Exclusively for use with White Ind. splined fixed gear cogs.
This design eliminates cross threading and cog movement. The cog fits securely in place with White Ind's precision machined spline system.
Use any standard thread lockring to secure cog. Freewheel side will take any standard thread freewheel.
The ENO hub is designed for a 47.5 mm chainline, which matches the middle position of a typical MTNB triple crank.
A typical "road" double gives about a 46 mm chainline with the standard bottom bracket, which is a decent match. Ideally, you would want to adjust the chainline to be perfect, though.
The Sugino RD crank we feature gives 47.5 chainline when used with a common Shimano 110 bottom bracket, so if you need to buy a crankset anyway, this would be a great combination.
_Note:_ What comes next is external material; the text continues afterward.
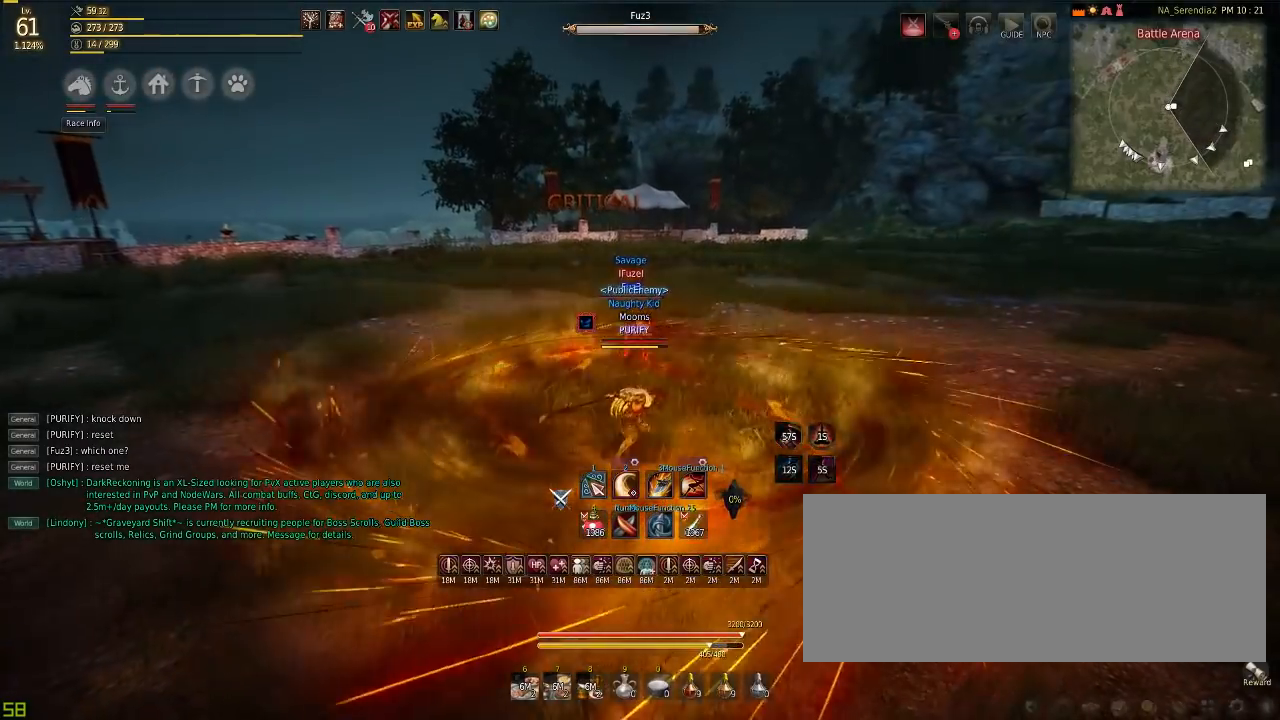
{"keys": [], "mouse": [], "events": []}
The ENO hub uses an oversized aluminum axle with stainless steel ends that fit into the axle. The ENO comes equipped with two sealed cartridge bearings and is available in 32 and 36 hole versions.
The eccentric axle provides a total adjustment of range of 15 mm. Each tooth added or subtracted to your drive train requires that the axle move 1/8" (3 mm) backward or forward.
Most folks find that the best setup is to use a fixed gear two teeth smaller than the freewheel gear. The idea is to use the fixed gear for general riding, and to keep the lower freewheel gear in reserve for longer rides, steeper terrain, or when you're just plum tuckered out. The lower gear will make the climbs easier, and the freewheeling feature will let you rest on the downhills, but you'll be slower on the flats.
Note that the offset will effectively raise or lower the rear end of the bike a bit, and will move the rim downward or upward with respect to your rear brake, if you use one, so some adjustment may be required, and some frame/brake combinations may not work.
The eccentric axle caps sometimes interfere with use of a freewheel remover to unscrew a single-speed freewheel from the White Industries eccentric hub.
If you have a problem with this, the solution is to temporarily remove the axle cap from the hub.
The axle cap is held on by a single recessed Allen bolt (4 mm wrench size) that screws down into the centerline of the axle. Once you remove this bolt, the axle cap can be pulled off. The axle cap is usually a snug fit, and takes a fairly strong pull to remove. It is hard to get a good enough grip on it to pull it off, so here's the trick:
Once the small Allen bolt has been removed, use the larger main Allen bolt (the one that holds the hub to the frame dropout) to bolt a convenient-sized box wrench against the axle cap. The wrench will act as a "handle", and a bit of rocking and pulling will get the cap off with no problem.